> WHAT TO PRODUCE
Repeat the lines from the line with "pinky tip: (460, 435)" to the line with "pinky tip: (197, 229)" in the listing below, keeping both end lines and adding nothing.

> DATA PROVIDED
+-------+

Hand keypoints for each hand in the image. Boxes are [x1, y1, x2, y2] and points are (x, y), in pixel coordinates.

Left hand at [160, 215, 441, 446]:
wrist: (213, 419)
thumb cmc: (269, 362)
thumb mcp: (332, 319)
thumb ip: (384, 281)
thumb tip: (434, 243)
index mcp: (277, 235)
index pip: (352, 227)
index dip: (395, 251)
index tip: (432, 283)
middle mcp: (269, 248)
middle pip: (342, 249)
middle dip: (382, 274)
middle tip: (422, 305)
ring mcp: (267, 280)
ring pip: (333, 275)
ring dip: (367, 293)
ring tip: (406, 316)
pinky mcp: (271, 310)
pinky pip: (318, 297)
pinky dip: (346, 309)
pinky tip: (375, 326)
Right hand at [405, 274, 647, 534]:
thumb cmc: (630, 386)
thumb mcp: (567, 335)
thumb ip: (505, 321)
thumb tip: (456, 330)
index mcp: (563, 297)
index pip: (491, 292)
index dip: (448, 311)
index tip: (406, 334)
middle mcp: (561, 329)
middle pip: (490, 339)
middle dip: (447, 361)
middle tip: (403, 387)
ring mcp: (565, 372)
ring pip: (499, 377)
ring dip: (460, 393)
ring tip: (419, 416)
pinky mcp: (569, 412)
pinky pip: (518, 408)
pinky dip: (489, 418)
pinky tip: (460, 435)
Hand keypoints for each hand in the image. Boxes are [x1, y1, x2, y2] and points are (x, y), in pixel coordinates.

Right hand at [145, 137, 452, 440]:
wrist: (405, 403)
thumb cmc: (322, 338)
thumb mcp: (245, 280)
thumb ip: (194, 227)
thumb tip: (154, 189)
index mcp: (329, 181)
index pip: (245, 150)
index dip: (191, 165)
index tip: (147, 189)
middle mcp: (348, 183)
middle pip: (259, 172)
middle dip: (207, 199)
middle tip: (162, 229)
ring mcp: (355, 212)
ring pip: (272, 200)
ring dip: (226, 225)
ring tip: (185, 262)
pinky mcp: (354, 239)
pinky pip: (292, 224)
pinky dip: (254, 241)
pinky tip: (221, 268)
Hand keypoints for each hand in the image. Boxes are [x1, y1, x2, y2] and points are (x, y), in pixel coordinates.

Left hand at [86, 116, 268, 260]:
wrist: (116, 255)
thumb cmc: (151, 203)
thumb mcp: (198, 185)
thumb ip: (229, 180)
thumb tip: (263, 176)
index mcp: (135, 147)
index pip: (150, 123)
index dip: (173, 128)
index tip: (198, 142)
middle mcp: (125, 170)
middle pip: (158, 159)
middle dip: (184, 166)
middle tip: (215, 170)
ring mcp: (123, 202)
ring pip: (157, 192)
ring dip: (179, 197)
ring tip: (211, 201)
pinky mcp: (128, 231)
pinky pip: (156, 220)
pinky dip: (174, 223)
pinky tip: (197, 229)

+-------+

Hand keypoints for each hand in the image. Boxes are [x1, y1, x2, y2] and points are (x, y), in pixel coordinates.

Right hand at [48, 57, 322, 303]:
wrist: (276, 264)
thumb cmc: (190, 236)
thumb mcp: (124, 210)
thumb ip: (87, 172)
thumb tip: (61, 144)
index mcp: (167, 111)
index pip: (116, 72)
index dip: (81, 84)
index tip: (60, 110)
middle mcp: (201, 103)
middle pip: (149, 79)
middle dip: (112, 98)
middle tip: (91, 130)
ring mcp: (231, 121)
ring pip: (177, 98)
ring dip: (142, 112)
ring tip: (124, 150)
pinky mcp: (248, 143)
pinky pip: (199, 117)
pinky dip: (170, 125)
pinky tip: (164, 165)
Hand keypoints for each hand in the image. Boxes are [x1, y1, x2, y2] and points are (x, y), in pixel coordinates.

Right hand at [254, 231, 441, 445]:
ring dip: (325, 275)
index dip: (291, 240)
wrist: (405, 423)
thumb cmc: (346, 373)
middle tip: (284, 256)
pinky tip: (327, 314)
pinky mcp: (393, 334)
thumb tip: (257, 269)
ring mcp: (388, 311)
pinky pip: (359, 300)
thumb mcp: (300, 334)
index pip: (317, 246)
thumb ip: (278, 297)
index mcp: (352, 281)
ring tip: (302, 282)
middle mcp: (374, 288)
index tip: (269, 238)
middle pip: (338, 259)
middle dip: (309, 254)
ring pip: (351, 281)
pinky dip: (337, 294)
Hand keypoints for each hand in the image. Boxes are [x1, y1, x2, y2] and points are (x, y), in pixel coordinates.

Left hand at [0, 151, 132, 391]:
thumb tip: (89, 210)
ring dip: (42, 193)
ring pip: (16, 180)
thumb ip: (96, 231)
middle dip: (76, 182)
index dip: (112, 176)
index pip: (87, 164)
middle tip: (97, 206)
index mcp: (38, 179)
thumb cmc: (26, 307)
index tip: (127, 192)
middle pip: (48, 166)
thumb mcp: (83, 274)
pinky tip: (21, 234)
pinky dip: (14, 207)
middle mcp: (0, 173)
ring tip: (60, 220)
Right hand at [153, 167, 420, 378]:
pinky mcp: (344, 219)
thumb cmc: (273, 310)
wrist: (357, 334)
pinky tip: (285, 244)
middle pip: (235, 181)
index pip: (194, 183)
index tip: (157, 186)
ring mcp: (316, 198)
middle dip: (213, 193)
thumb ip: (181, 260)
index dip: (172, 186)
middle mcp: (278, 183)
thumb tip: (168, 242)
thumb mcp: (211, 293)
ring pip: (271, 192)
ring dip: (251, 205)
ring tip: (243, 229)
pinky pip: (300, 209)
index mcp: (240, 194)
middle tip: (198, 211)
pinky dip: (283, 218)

+-------+

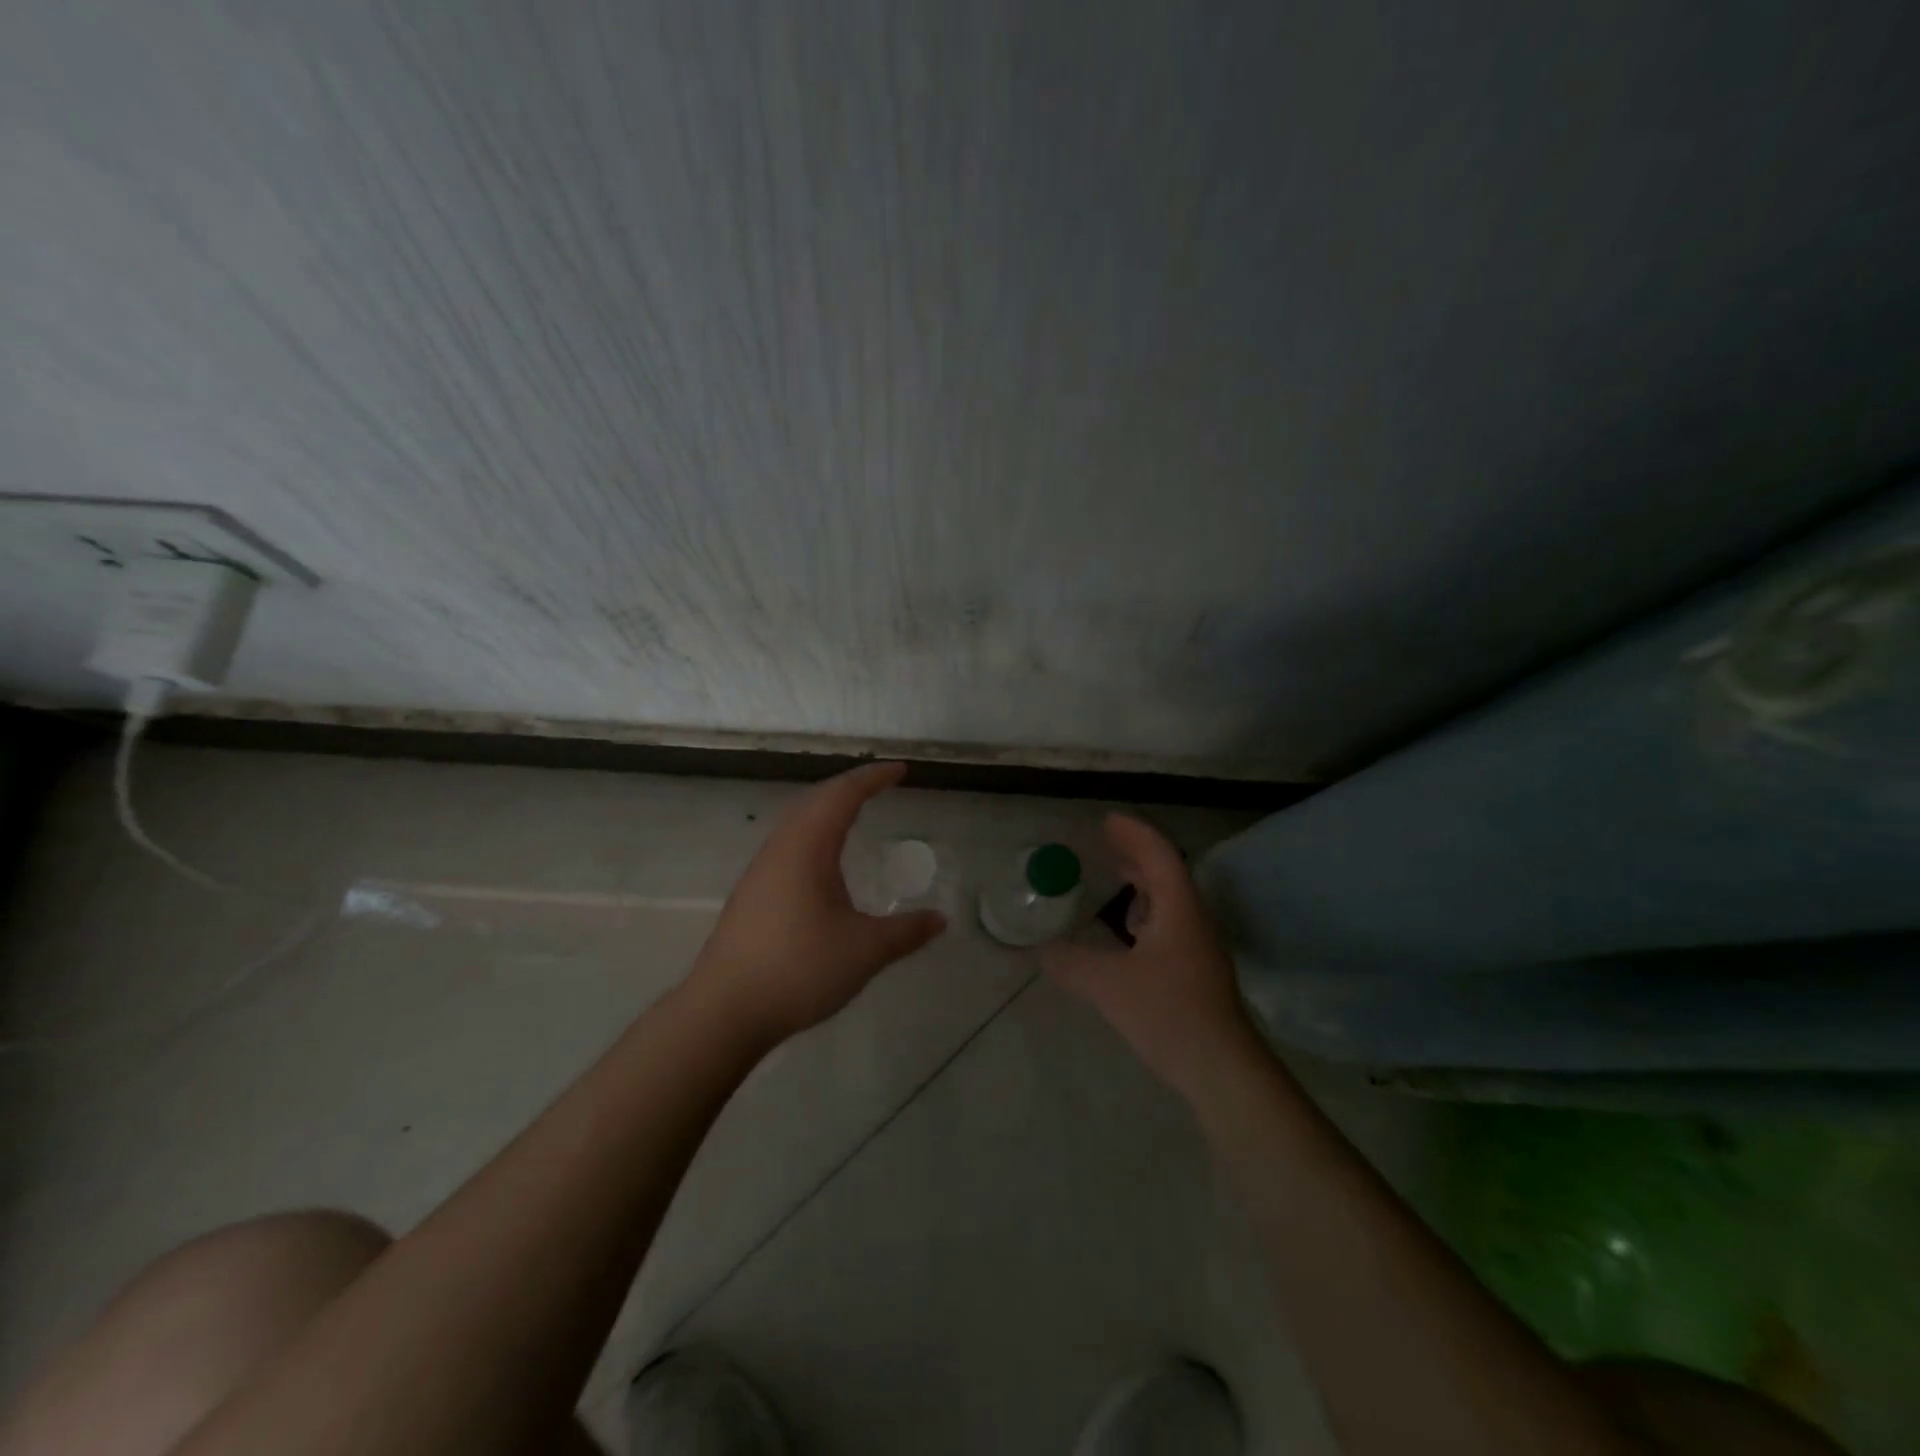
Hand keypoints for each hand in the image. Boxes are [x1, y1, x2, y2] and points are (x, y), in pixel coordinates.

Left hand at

+-------+

> YOUR SOLUTION
pinky tip: (460, 435)
Hand keypoints for each hand in the image. Boxes are [x1, y1, x2, y2] and points are (x, y), in pixel coordinates.

Right hand at [145, 137, 452, 440]:
wrist: (405, 403)
thumb cmc: (322, 338)
thumb mcp: (245, 280)
thumb ip: (194, 227)
thumb tip: (154, 189)
index mcp: (329, 181)
index pip: (245, 150)
index dip: (191, 165)
index tip: (147, 189)
middle mcp: (348, 183)
middle pip: (259, 172)
middle dip: (207, 199)
middle tip: (162, 229)
ring mcp: (355, 212)
ring pip: (272, 200)
ring dip: (226, 225)
ring tip: (185, 262)
pinky mcp: (354, 239)
pinky pip: (292, 224)
pinky dip: (254, 241)
pinky tip: (221, 268)
Hand keypoints for each hand in the image. Boxes are [x1, y1, x2, y2] and points are (x, y), in pixel coordinates.

Left hand at [86, 116, 268, 260]:
wrist: (116, 255)
thumb cmc: (151, 203)
thumb mcp: (198, 185)
thumb ip: (229, 180)
thumb tip: (263, 176)
index mcp: (135, 147)
index pip: (150, 123)
index dip: (173, 128)
index tip: (198, 142)
middle mcp: (125, 170)
middle pip: (158, 159)
middle dip: (184, 166)
middle tip: (215, 170)
ring mcp: (123, 202)
ring pip: (157, 192)
ring dip: (179, 197)
ring tip: (211, 201)
pinky mcp: (128, 231)
pinky pip: (156, 220)
pinky dip: (174, 223)
pinky tip: (197, 229)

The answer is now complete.